WHAT YOU WILL DO - Present all of the following material as a Markdown table with the columns "Row" and "Line text." Give each line its own numbered row and omit blank lines.

GIVEN DATA -
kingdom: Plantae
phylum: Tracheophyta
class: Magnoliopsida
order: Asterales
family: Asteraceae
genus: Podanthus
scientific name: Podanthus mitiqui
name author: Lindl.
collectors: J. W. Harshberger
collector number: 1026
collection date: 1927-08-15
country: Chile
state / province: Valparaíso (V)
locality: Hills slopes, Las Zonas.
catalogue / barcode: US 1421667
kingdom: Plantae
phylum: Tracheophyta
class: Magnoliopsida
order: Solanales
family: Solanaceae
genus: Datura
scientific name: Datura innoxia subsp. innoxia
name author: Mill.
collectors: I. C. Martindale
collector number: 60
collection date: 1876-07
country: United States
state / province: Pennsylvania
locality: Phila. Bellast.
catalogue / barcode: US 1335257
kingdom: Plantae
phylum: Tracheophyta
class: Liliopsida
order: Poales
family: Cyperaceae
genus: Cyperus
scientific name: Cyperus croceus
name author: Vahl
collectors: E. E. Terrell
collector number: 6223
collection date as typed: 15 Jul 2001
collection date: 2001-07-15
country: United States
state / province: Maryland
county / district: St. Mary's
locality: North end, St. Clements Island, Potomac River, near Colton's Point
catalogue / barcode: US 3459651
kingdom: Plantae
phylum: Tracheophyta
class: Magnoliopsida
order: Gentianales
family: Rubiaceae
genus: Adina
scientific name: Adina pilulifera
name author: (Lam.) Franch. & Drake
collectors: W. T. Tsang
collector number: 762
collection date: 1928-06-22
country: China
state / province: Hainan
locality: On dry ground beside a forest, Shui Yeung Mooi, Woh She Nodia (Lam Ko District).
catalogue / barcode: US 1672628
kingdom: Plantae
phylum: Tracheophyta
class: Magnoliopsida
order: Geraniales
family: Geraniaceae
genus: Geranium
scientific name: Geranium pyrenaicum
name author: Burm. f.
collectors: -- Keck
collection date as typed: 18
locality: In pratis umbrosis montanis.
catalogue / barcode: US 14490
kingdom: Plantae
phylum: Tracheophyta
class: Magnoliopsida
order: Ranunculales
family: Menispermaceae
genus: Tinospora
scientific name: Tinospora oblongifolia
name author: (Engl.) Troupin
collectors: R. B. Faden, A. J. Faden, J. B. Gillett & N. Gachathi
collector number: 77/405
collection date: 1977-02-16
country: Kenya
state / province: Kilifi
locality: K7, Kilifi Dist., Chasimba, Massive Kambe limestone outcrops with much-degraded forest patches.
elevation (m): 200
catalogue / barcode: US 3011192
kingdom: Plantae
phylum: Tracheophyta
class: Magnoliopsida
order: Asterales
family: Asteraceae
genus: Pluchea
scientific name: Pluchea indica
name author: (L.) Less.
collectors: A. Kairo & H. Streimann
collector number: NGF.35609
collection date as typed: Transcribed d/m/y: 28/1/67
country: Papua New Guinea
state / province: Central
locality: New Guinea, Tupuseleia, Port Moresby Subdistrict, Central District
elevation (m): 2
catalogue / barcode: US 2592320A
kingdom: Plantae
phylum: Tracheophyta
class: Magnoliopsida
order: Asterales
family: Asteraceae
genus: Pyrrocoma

EXERCISE ANSWER -
| Row | Line text |
|---|---|
| 1 | kingdom: Plantae |
| 2 | phylum: Tracheophyta |
| 3 | class: Magnoliopsida |
| 4 | order: Asterales |
| 5 | family: Asteraceae |
| 6 | genus: Podanthus |
| 7 | scientific name: Podanthus mitiqui |
| 8 | name author: Lindl. |
| 9 | collectors: J. W. Harshberger |
| 10 | collector number: 1026 |
| 11 | collection date: 1927-08-15 |
| 12 | country: Chile |
| 13 | state / province: Valparaíso (V) |
| 14 | locality: Hills slopes, Las Zonas. |
| 15 | catalogue / barcode: US 1421667 |
| 16 | kingdom: Plantae |
| 17 | phylum: Tracheophyta |
| 18 | class: Magnoliopsida |
| 19 | order: Solanales |
| 20 | family: Solanaceae |
| 21 | genus: Datura |
| 22 | scientific name: Datura innoxia subsp. innoxia |
| 23 | name author: Mill. |
| 24 | collectors: I. C. Martindale |
| 25 | collector number: 60 |
| 26 | collection date: 1876-07 |
| 27 | country: United States |
| 28 | state / province: Pennsylvania |
| 29 | locality: Phila. Bellast. |
| 30 | catalogue / barcode: US 1335257 |
| 31 | kingdom: Plantae |
| 32 | phylum: Tracheophyta |
| 33 | class: Liliopsida |
| 34 | order: Poales |
| 35 | family: Cyperaceae |
| 36 | genus: Cyperus |
| 37 | scientific name: Cyperus croceus |
| 38 | name author: Vahl |
| 39 | collectors: E. E. Terrell |
| 40 | collector number: 6223 |
| 41 | collection date as typed: 15 Jul 2001 |
| 42 | collection date: 2001-07-15 |
| 43 | country: United States |
| 44 | state / province: Maryland |
| 45 | county / district: St. Mary's |
| 46 | locality: North end, St. Clements Island, Potomac River, near Colton's Point |
| 47 | catalogue / barcode: US 3459651 |
| 48 | kingdom: Plantae |
| 49 | phylum: Tracheophyta |
| 50 | class: Magnoliopsida |
| 51 | order: Gentianales |
| 52 | family: Rubiaceae |
| 53 | genus: Adina |
| 54 | scientific name: Adina pilulifera |
| 55 | name author: (Lam.) Franch. & Drake |
| 56 | collectors: W. T. Tsang |
| 57 | collector number: 762 |
| 58 | collection date: 1928-06-22 |
| 59 | country: China |
| 60 | state / province: Hainan |
| 61 | locality: On dry ground beside a forest, Shui Yeung Mooi, Woh She Nodia (Lam Ko District). |
| 62 | catalogue / barcode: US 1672628 |
| 63 | kingdom: Plantae |
| 64 | phylum: Tracheophyta |
| 65 | class: Magnoliopsida |
| 66 | order: Geraniales |
| 67 | family: Geraniaceae |
| 68 | genus: Geranium |
| 69 | scientific name: Geranium pyrenaicum |
| 70 | name author: Burm. f. |
| 71 | collectors: -- Keck |
| 72 | collection date as typed: 18 |
| 73 | locality: In pratis umbrosis montanis. |
| 74 | catalogue / barcode: US 14490 |
| 75 | kingdom: Plantae |
| 76 | phylum: Tracheophyta |
| 77 | class: Magnoliopsida |
| 78 | order: Ranunculales |
| 79 | family: Menispermaceae |
| 80 | genus: Tinospora |
| 81 | scientific name: Tinospora oblongifolia |
| 82 | name author: (Engl.) Troupin |
| 83 | collectors: R. B. Faden, A. J. Faden, J. B. Gillett & N. Gachathi |
| 84 | collector number: 77/405 |
| 85 | collection date: 1977-02-16 |
| 86 | country: Kenya |
| 87 | state / province: Kilifi |
| 88 | locality: K7, Kilifi Dist., Chasimba, Massive Kambe limestone outcrops with much-degraded forest patches. |
| 89 | elevation (m): 200 |
| 90 | catalogue / barcode: US 3011192 |
| 91 | kingdom: Plantae |
| 92 | phylum: Tracheophyta |
| 93 | class: Magnoliopsida |
| 94 | order: Asterales |
| 95 | family: Asteraceae |
| 96 | genus: Pluchea |
| 97 | scientific name: Pluchea indica |
| 98 | name author: (L.) Less. |
| 99 | collectors: A. Kairo & H. Streimann |
| 100 | collector number: NGF.35609 |
| 101 | collection date as typed: Transcribed d/m/y: 28/1/67 |
| 102 | country: Papua New Guinea |
| 103 | state / province: Central |
| 104 | locality: New Guinea, Tupuseleia, Port Moresby Subdistrict, Central District |
| 105 | elevation (m): 2 |
| 106 | catalogue / barcode: US 2592320A |
| 107 | kingdom: Plantae |
| 108 | phylum: Tracheophyta |
| 109 | class: Magnoliopsida |
| 110 | order: Asterales |
| 111 | family: Asteraceae |
| 112 | genus: Pyrrocoma |